-- Start of Source text --
In re Griggs

Decision Date27 May 1916
Docket Number165.
PartiesIn re GRIGGS et al.
CourtU.S. Court of Appeals — Eighth Circuit

James A. Brown, of Fergus Falls, Minn., and Boys, Osborn & Griggs of Streator, Ill., for petitioners.

Before HOOK, Circuit Judge, and AMIDON and VAN VALKENBURGH, District Judges.

HOOK Circuit Judge.

Counsel misconceive the limited office of the writ they sought and the effect of the opinion of this court denying their application. The situation was as follows:

The defendants resided in Illinois. As executors they had procured ancillary letters in Minnesota where part of the estate of the testator was located. The plaintiff sued them in Minnesota, both as individuals and as executors, and real property of the estate in that state was attached. Instead of contesting the attachment and the jurisdiction of the court they voluntarily entered their appearance in both capacities and gave a bond to discharge the attachment. The case was defended upon the merits, the defendants participating as individuals until the stipulation was made for their dismissal in that capacity (in effect without prejudice) and that judgment upon any verdict for plaintiff should go against them as executors. The plaintiff secured a verdict and judgment accordingly. On a writ of error obtained by the executors from this court it was held they were not liable notwithstanding the stipulation, and the cause was remanded for a new trial. The intent of the stipulation was defeated. At a subsequent term, when the case again arose in the trial court, the plaintiff moved to vacate the stipulation. Defendants appeared generally as executors and resisted the motion; as individuals they filed a special appearance and denied the jurisdiction of the court over them in that capacity. The trial court vacated the stipulation and reinstated the case against defendants as individuals. There is no question of lack of notice and opportunity to be heard upon the vacation of the stipulation, excepting that growing out of a distinction between the two capacities of the defendants. In effect they say that, while still in court as executors, they were beyond its jurisdiction as individuals.
-- End of Source text --
-- Start of Source excerpt --
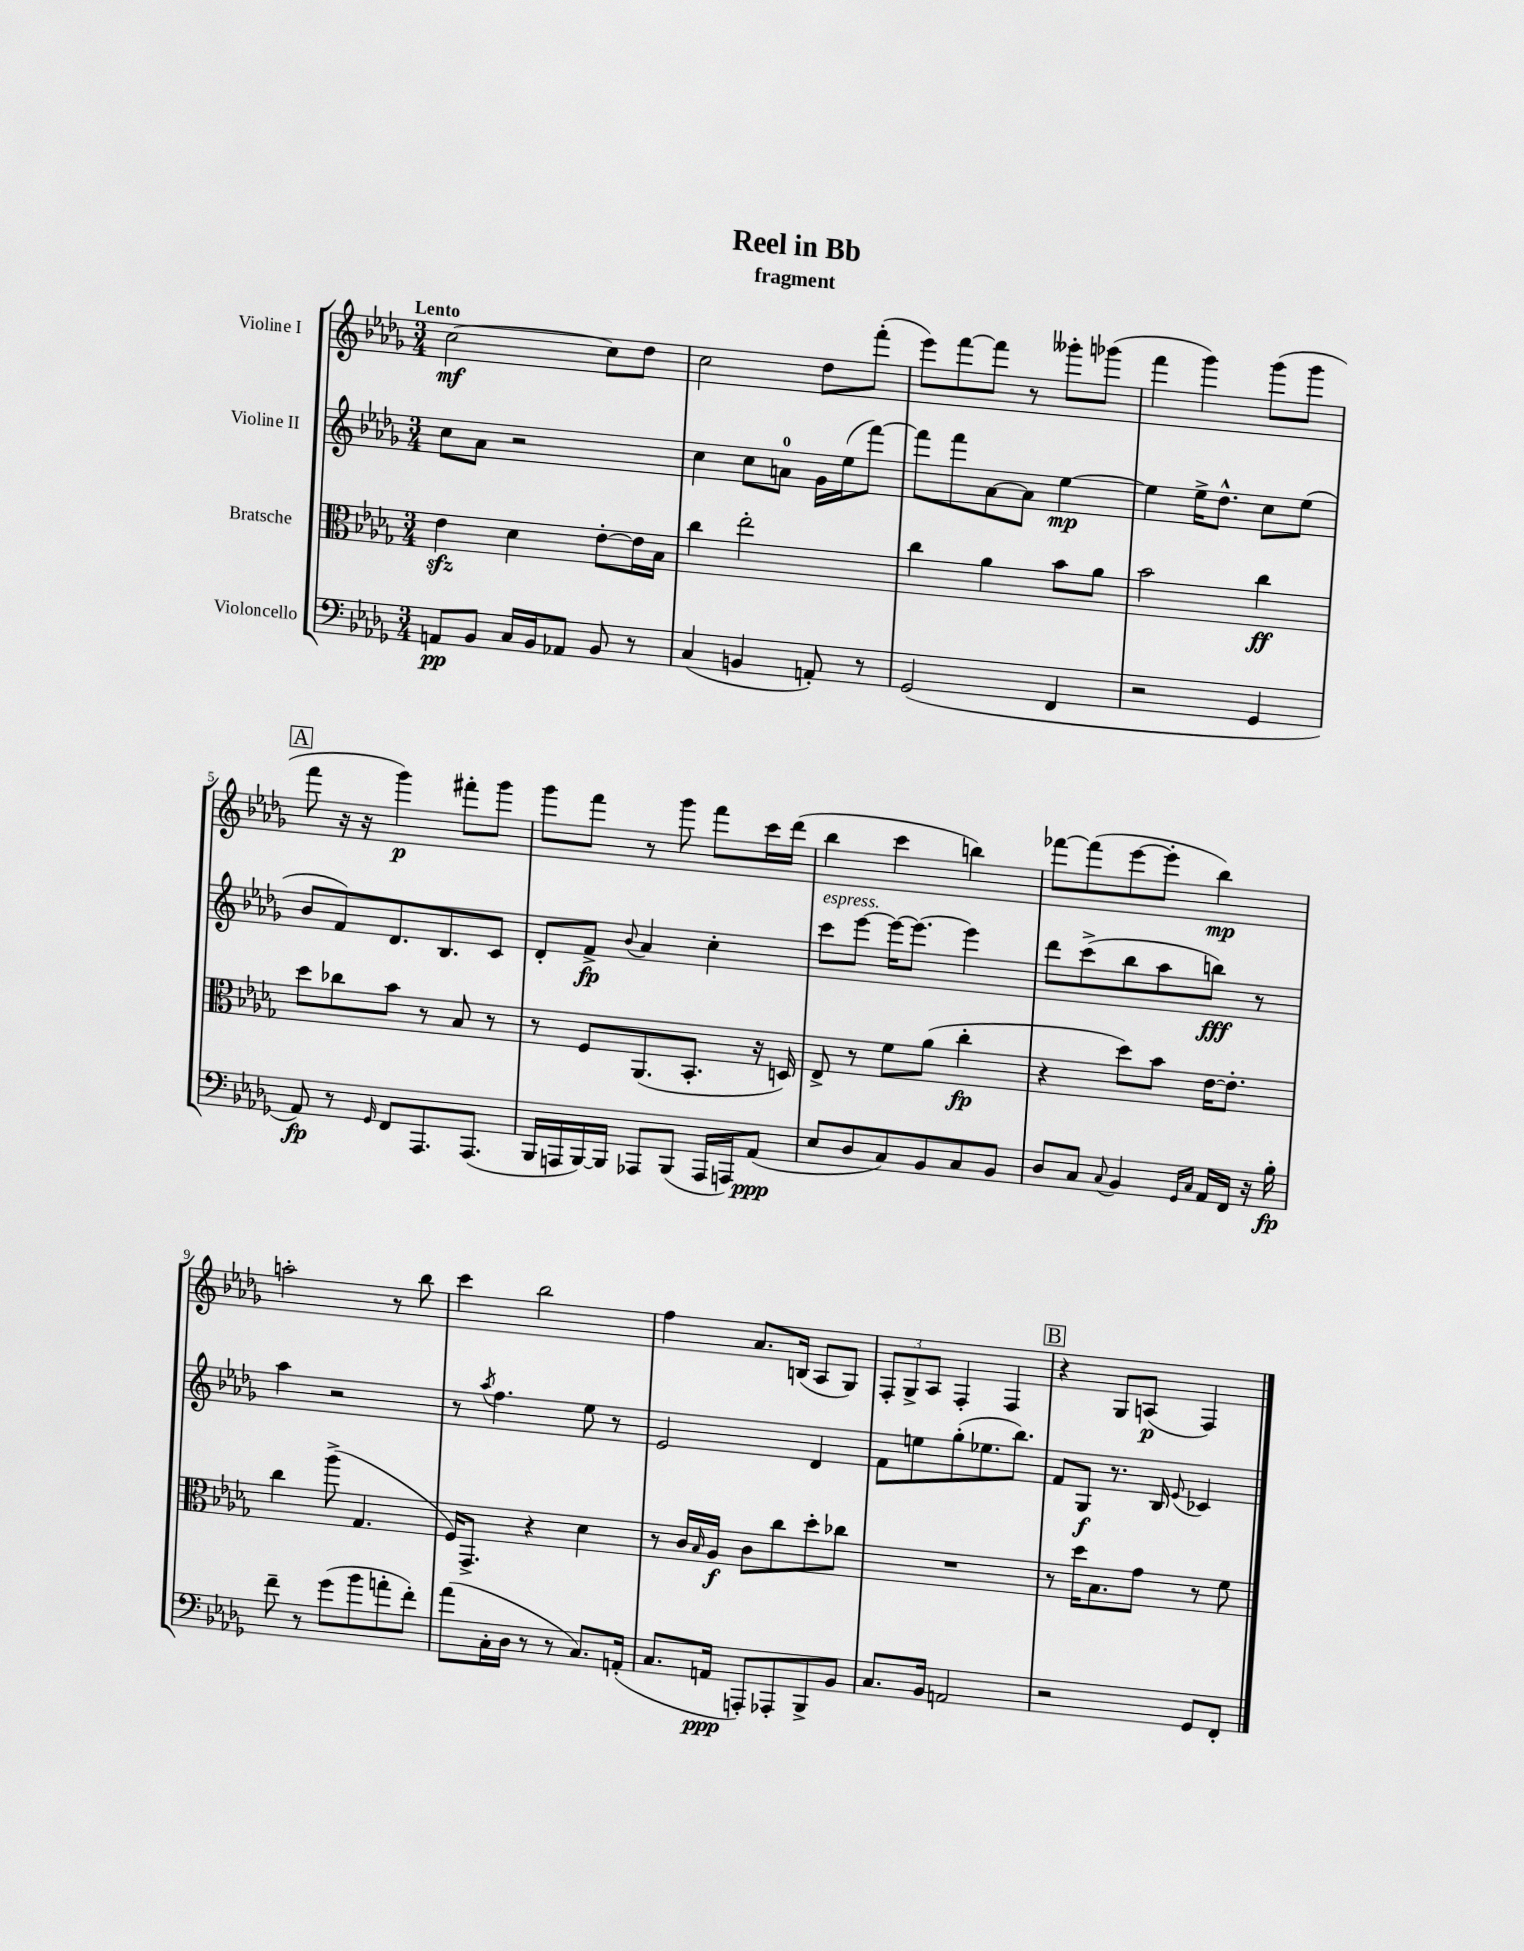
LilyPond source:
-- End of Source excerpt --
→ **Work instructions**
A. Using the In re Griggs opinion, decide whether each statement agrees with it: (i) the defendants resided in Minnesota; (ii) the defendants gave a bond to discharge the attachment; (iii) the trial court refused to vacate the stipulation. For each one, answer yes or no and quote the deciding words of the opinion.
B. Repeat the passage of the In re Griggs opinion starting at "CourtU.S. Court of" and ending at "HOOK Circuit Judge.".

→ **Responses to the tasks**
A.
(i) No: "The defendants resided in Illinois."
(ii) Yes: "they voluntarily entered their appearance in both capacities and gave a bond to discharge the attachment"
(iii) No: "The trial court vacated the stipulation and reinstated the case against defendants as individuals."

B.
CourtU.S. Court of Appeals — Eighth Circuit

James A. Brown, of Fergus Falls, Minn., and Boys, Osborn & Griggs of Streator, Ill., for petitioners.

Before HOOK, Circuit Judge, and AMIDON and VAN VALKENBURGH, District Judges.

HOOK Circuit Judge.